» **What is needed**
What is needed is an exact copy of the lines in the listing below, from the one with "An important technical" up to and including the one with "From there, we", with no other lines.

┌─ Data provided

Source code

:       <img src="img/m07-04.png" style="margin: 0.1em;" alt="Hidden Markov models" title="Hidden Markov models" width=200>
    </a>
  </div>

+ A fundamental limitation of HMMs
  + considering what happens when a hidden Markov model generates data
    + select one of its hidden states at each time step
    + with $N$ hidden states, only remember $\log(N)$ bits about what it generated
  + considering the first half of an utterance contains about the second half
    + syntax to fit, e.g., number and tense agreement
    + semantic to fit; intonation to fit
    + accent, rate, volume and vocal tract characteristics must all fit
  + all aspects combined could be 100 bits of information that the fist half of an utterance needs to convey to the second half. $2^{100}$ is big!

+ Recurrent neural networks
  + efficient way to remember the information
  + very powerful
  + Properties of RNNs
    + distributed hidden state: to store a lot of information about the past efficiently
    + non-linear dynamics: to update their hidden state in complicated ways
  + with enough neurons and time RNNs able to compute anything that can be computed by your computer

└─
┌─ Data provided

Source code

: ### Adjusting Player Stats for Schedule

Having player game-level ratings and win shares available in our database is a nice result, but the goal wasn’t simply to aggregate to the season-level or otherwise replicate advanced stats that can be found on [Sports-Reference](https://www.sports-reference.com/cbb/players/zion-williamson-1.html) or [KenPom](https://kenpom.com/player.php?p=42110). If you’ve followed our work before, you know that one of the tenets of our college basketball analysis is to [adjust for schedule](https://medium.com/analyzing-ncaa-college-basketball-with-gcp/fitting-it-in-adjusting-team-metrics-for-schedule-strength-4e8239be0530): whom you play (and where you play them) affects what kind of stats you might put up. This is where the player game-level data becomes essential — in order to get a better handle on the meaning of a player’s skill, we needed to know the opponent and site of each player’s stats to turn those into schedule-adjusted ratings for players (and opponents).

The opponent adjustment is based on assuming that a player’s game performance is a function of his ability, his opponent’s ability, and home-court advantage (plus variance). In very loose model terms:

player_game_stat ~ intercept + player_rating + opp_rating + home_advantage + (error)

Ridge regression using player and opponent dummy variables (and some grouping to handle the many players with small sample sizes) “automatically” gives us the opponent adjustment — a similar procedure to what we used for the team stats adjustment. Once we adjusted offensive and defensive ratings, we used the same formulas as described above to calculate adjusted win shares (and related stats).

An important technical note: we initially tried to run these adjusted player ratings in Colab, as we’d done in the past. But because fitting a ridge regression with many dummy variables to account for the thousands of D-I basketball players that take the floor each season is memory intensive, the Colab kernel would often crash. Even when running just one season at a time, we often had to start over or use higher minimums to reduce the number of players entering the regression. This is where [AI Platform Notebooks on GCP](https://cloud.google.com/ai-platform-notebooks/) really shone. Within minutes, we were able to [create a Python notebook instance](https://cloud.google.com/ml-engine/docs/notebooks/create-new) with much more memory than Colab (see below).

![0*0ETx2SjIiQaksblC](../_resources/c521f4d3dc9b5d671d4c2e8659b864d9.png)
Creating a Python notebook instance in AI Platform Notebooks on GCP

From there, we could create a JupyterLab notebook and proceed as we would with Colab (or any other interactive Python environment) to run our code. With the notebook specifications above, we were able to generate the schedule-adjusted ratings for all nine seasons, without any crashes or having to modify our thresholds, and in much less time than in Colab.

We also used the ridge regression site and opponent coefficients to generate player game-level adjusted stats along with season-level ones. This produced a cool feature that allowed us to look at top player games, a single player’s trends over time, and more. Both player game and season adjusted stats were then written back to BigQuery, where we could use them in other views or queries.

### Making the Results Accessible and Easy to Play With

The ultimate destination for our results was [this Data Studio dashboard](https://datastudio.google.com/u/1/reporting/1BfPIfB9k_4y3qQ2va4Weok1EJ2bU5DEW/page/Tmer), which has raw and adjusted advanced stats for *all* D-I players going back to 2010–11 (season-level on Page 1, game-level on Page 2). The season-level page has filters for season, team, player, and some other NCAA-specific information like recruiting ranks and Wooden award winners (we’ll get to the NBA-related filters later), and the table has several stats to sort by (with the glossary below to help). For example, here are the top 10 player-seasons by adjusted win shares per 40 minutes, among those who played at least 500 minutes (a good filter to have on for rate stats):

└─

» **Exercise result**
An important technical note: we initially tried to run these adjusted player ratings in Colab, as we’d done in the past. But because fitting a ridge regression with many dummy variables to account for the thousands of D-I basketball players that take the floor each season is memory intensive, the Colab kernel would often crash. Even when running just one season at a time, we often had to start over or use higher minimums to reduce the number of players entering the regression. This is where [AI Platform Notebooks on GCP](https://cloud.google.com/ai-platform-notebooks/) really shone. Within minutes, we were able to [create a Python notebook instance](https://cloud.google.com/ml-engine/docs/notebooks/create-new) with much more memory than Colab (see below).

![0*0ETx2SjIiQaksblC](../_resources/c521f4d3dc9b5d671d4c2e8659b864d9.png)
Creating a Python notebook instance in AI Platform Notebooks on GCP

From there, we could create a JupyterLab notebook and proceed as we would with Colab (or any other interactive Python environment) to run our code. With the notebook specifications above, we were able to generate the schedule-adjusted ratings for all nine seasons, without any crashes or having to modify our thresholds, and in much less time than in Colab.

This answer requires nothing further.